Movie Review: Ajami عجمي



Ajami is an 2010 Oscar nominated Foreign Film. The Movie is directed by an Arab Israeli and an Israeli Directors. The movie was representing Israel at the Academy Awards and that was on the reasons I didn't wish it will win.... I know what some of you might think. But yes! I don't recognize Israel. And no! I'm not an anti-Semite. The other reason I didn't wish it to win is that I was rooting for the movie that actually won [El Secreto De Sus Ojos] and I do believe it deserved the winning.

Ajami is the name of a neighborhood in Jaffa where Muslim and Christian Palestinians live. The movie traces down the lives of several people living there including a storyline about a Jewish family who lost their son in  ambiguous circumstances.

The movie is one of the best I've seen this year. It is emotionally intense and keeps your heart beating quickly all through the way.
The directing of the movie is amazing. The angles that the camera were moving in is superb with the variation between intimate close ups and drowsy landscapes. 
The sounds in the movie played a vital role in creating the environment and the feeling of the story.
Music when played were an integral part of the scene creating an invisible character rather than an add-on effect.
The movie consists of several chapters.  Each chapter reveal one part of the storyline. But then repetitions of certain events happen,  though in each chapter it is shown from a different perspective and through the lives of different people. Part of the enchantment of this movie is realizing how the world is a small place and how the lives of strangers are still connected on different levels. And how at the end of the day the lives of strangers around us are the lives of ourselves too.

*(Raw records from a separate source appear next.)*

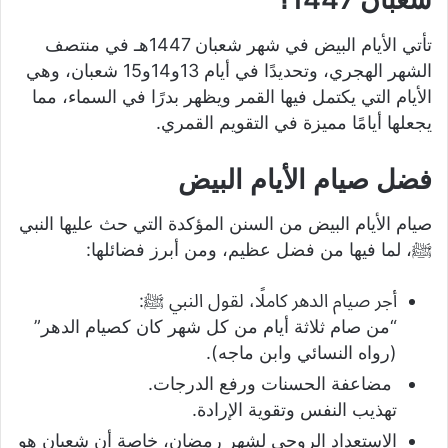
تأتي الأيام البيض في شهر شعبان 1447هـ في منتصف
الشهر الهجري، وتحديدًا في أيام 13و14و15 شعبان، وهي
الأيام التي يكتمل فيها القمر ويظهر بدرًا في السماء، مما
يجعلها أيامًا مميزة في التقويم القمري.
فضل صيام الأيام البيض
صيام الأيام البيض من السنن المؤكدة التي حث عليها النبي
ﷺ، لما فيها من فضل عظيم، ومن أبرز فضائلها:
أجر صيام الدهر كاملًا، لقول النبي ﷺ:
“من صام ثلاثة أيام من كل شهر كان كصيام الدهر”
(رواه النسائي وابن ماجه).
مضاعفة الحسنات ورفع الدرجات.
تهذيب النفس وتقوية الإرادة.
الاستعداد الروحي لشهر رمضان، خاصة أن شعبان هو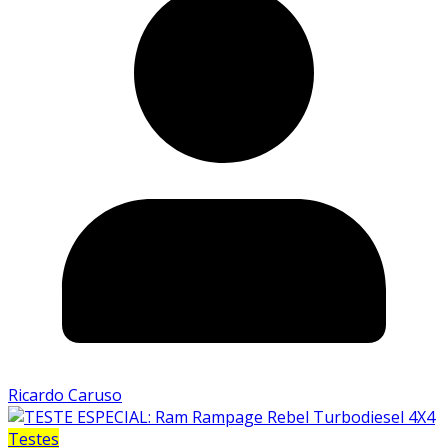
Ricardo Caruso
Testes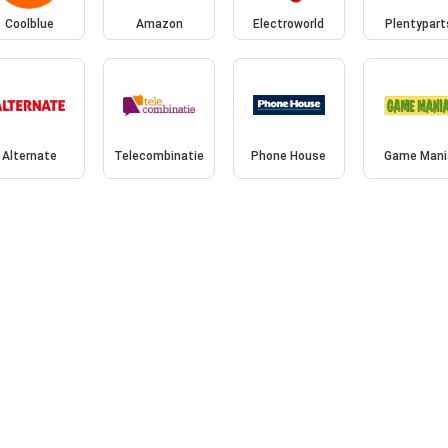
Coolblue
Amazon
Electroworld
Plentypart
Alternate
Telecombinatie
Phone House
Game Mani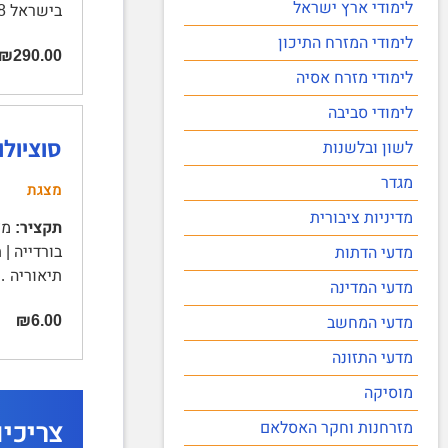
לימודי ארץ ישראל
בישראל 8 | מטרות התעמולה …
לימודי המזרח התיכון
₪290.00
לימודי מזרח אסיה
לימודי סביבה
סוציולו
לשון ובלשנות
מגדר
מצגת
מדיניות ציבורית
תקציר:
בורדייה |
מדעי הדתות
תיאוריה 
מדעי המדינה
₪6.00
מדעי המחשב
מדעי התזונה
מוסיקה
צריכי
מזרחנות וחקר האסלאם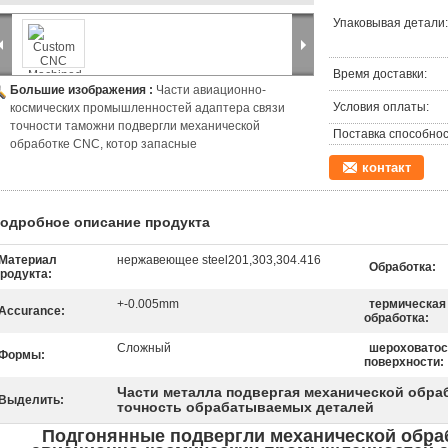
Упаковывая детали:
Время доставки:
Большие изображения :
Части авиационно-
Условия оплаты:
космических промышленностей адаптера связи
точности таможни подвергли механической
Поставка способнос
обработке CNC, котор запасные
контакт
одробное описание продукта
Материал
нержавеющее steel201,303,304.416
Обработка:
родукта:
+-0.005mm
термическая
Accurance:
обработка:
Сложный
шероховатос
Формы:
поверхности:
Части металла подвергая механической обра
Выделить:
точность обрабатываемых деталей
Подгонянные подвергли механической обраб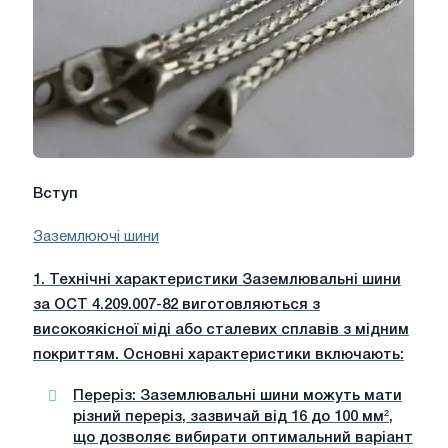
Вступ
Заземлюючі шини
1. Технічні характеристики Заземлювальні шини
за ОСТ 4.209.007-82 виготовляються з
високоякісної міді або сталевих сплавів з мідним
покриттям. Основні характеристики включають:
Переріз
: Заземлювальні шини можуть мати
різний переріз, зазвичай від 16 до 100 мм²,
що дозволяє вибирати оптимальний варіант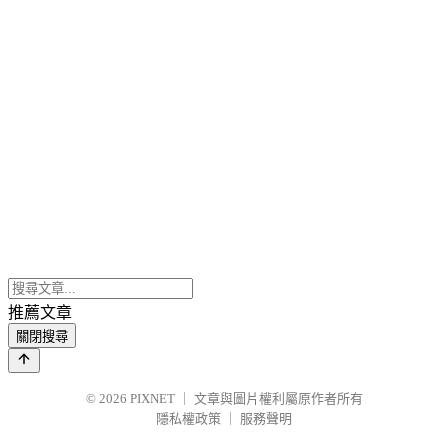
推薦文章
關閉搜尋
© 2026
PIXNET
｜
文章與圖片權利屬原作者所有
隱私權政策
｜
服務聲明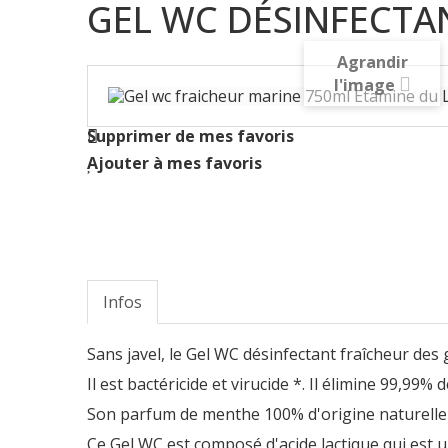
GEL WC DÉSINFECTAN
Agrandir
l'image
Supprimer de mes favoris
Ajouter à mes favoris
Infos
Sans javel, le Gel WC désinfectant fraîcheur des g
Il est bactéricide et virucide *. Il élimine 99,99% 
Son parfum de menthe 100% d'origine naturelle l
Ce Gel WC est composé d'acide lactique qui est u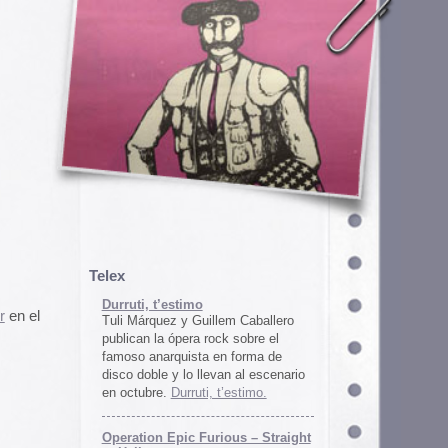
em Caballero
k sobre el
n forma de
an al escenario
’estimo.
ous – Straight
gton
unos
juego satírico
a con Iran. El
 online en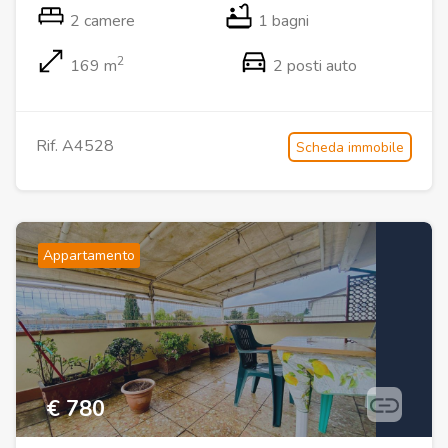
2 camere
1 bagni
2
169 m
2 posti auto
Rif. A4528
Scheda immobile
Appartamento
€ 780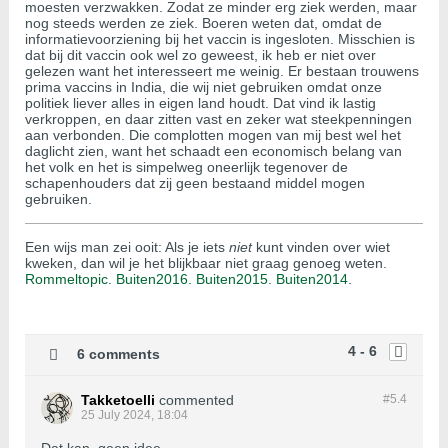
moesten verzwakken. Zodat ze minder erg ziek werden, maar
nog steeds werden ze ziek. Boeren weten dat, omdat de
informatievoorziening bij het vaccin is ingesloten. Misschien is
dat bij dit vaccin ook wel zo geweest, ik heb er niet over
gelezen want het interesseert me weinig. Er bestaan trouwens
prima vaccins in India, die wij niet gebruiken omdat onze
politiek liever alles in eigen land houdt. Dat vind ik lastig
verkroppen, en daar zitten vast en zeker wat steekpenningen
aan verbonden. Die complotten mogen van mij best wel het
daglicht zien, want het schaadt een economisch belang van
het volk en het is simpelweg oneerlijk tegenover de
schapenhouders dat zij geen bestaand middel mogen
gebruiken.
Een wijs man zei ooit: Als je iets
niet
kunt vinden over wiet
kweken, dan wil je het blijkbaar niet graag genoeg weten.
Rommeltopic.
Buiten2016.
Buiten2015
.
Buiten2014
.
4 - 6
6 comments
Takketoelli
commented
#5.
4
25 July 2024, 18:04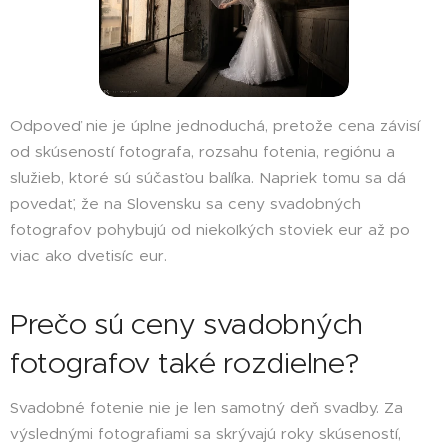
Odpoveď nie je úplne jednoduchá, pretože cena závisí
od skúseností fotografa, rozsahu fotenia, regiónu a
služieb, ktoré sú súčasťou balíka. Napriek tomu sa dá
povedať, že na Slovensku sa ceny svadobných
fotografov pohybujú od niekoľkých stoviek eur až po
viac ako dvetisíc eur.
Prečo sú ceny svadobných
fotografov také rozdielne?
Svadobné fotenie nie je len samotný deň svadby. Za
výslednými fotografiami sa skrývajú roky skúseností,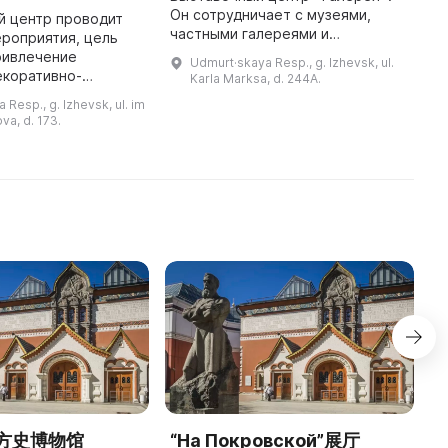
Он сотрудничает с музеями,
ч
й центр проводит
частными галереями и
м
роприятия, цель
коллекциями, творческими
д
ривлечение
Udmurt·skaya Resp., g. Izhevsk, ul.
группами, и приглашает
к
екоративно-
Karla Marksa, d. 244A.
партнеров для реализации
К
искусству и
 Resp., g. Izhevsk, ul. im
выставочных, художествен ...
й бытовой культуре
va, d. 173.
также
популяризация их в сфере ма ...
方史博物馆
“На Покровской”展厅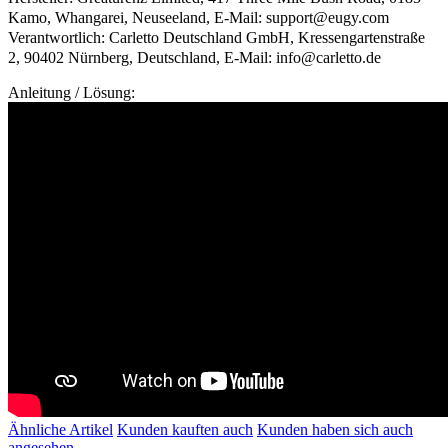
Kamo, Whangarei, Neuseeland, E-Mail: support@eugy.com
Verantwortlich: Carletto Deutschland GmbH, Kressengartenstraße
2, 90402 Nürnberg, Deutschland, E-Mail: info@carletto.de
Anleitung / Lösung:
Ähnliche Artikel
Kunden kauften auch
Kunden haben sich auch
angesehen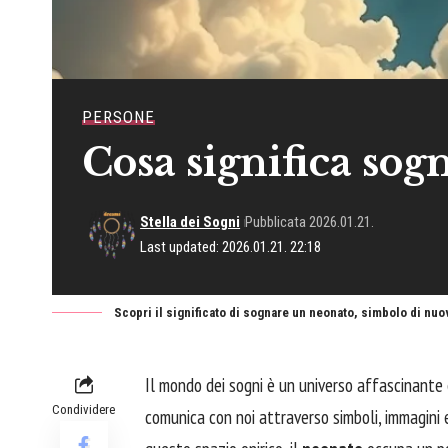
PERSONE
Cosa significa sog
Stella dei Sogni
Pubblicata 2026.01.21.
Last updated: 2026.01.21. 22:18
Scopri il significato di sognare un neonato, simbolo di nu
Il mondo dei sogni è un universo affascinante
Condividere
comunica con noi attraverso simboli, immagini 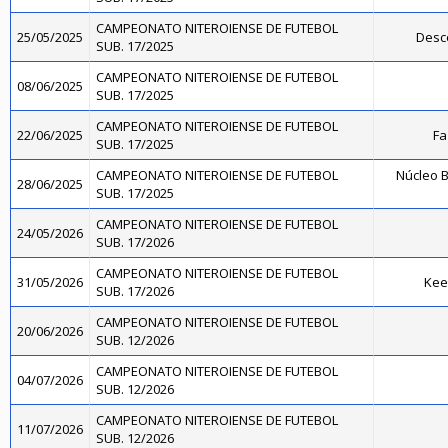
CAMPEONATO NITEROIENSE DE FUTEBOL
25/05/2025
Desc
SUB. 17/2025
CAMPEONATO NITEROIENSE DE FUTEBOL
08/06/2025
SUB. 17/2025
CAMPEONATO NITEROIENSE DE FUTEBOL
22/06/2025
Fa
SUB. 17/2025
CAMPEONATO NITEROIENSE DE FUTEBOL
Núcleo B
28/06/2025
SUB. 17/2025
CAMPEONATO NITEROIENSE DE FUTEBOL
24/05/2026
SUB. 17/2026
CAMPEONATO NITEROIENSE DE FUTEBOL
31/05/2026
Kee
SUB. 17/2026
CAMPEONATO NITEROIENSE DE FUTEBOL
20/06/2026
SUB. 12/2026
CAMPEONATO NITEROIENSE DE FUTEBOL
04/07/2026
SUB. 12/2026
CAMPEONATO NITEROIENSE DE FUTEBOL
11/07/2026
SUB. 12/2026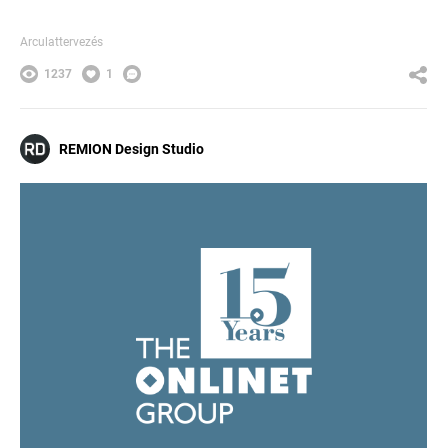
Arculattervezés
1237
1
REMION Design Studio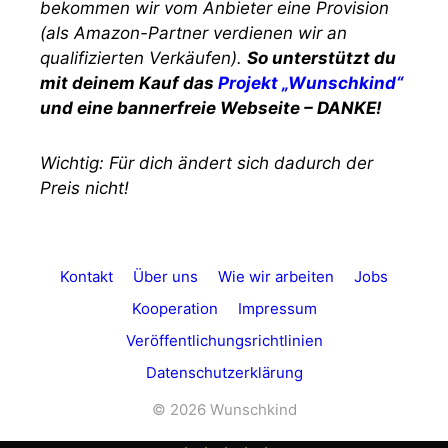
bekommen wir vom Anbieter eine Provision
(als Amazon-Partner verdienen wir an
qualifizierten Verkäufen).
So unterstützt du
mit deinem Kauf das
Projekt „Wunschkind“
und eine bannerfreie Webseite – DANKE!
Wichtig: Für dich ändert sich dadurch der
Preis nicht!
Kontakt
Über uns
Wie wir arbeiten
Jobs
Kooperation
Impressum
Veröffentlichungsrichtlinien
Datenschutzerklärung
© 2026 Wunschkind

Another important element of this movie is the fact that most of the actors and actresses in this movie are normal people with no experience in acting what so ever. This fact gave the movie a more realistic feeling and at some points you might think it is a documentary and not a fiction.

There are parts of the storyline that I didn't like as a Palestinian myself. But from an artistic point of view away from my direct emotional attachments this movie is a great one!

One of the things that usually draw me to any movie is how human it is... this movie is very humane... dealing with human feelings of family bonds, motherhood, brotherhood and love. These feelings are recurring events in the lives of the different characters. This as well shock you as to how our lives are still similar.
On of the feelings being portrayed was the feeling of sudden shock of sadness.

== Spoiler Alert ==

This happened first for a Jewish policeman who was looking for his missing brother. When the army found the body of his brother he ran to see it. Of course the Israeli soldiers tried to stop him from approaching the discovery scene and then you see a fight between a man desperate to see his lost brother and the army who needs to keep everything in order.
Later on the movie a Palestinian guy is notified that his best friend was found dead in his apartment. The same way, he runs to his friend's place just to see him and maybe understand how come his friend is dead. But again a fight between him and the Israeli Police happens where they try to stop him and he on the other hand fight to get to the crime scene.  The sad part is, not only he was kept away from his friend's body but was then sent to jail for assaulting the police.

== End of Spoiler ==

The last scene of the movie is a masterpiece.  Sounds were the master of that scene. The shock you'll get is something that you'll have to carry with you for a while... until you'll be able to understand how can life go on for the people in the movie after that. And in a deeper sense to yourself too.

All in all [Ajami] is a movie I would surely recommend for anyone to see... a masterpiece by two young directors.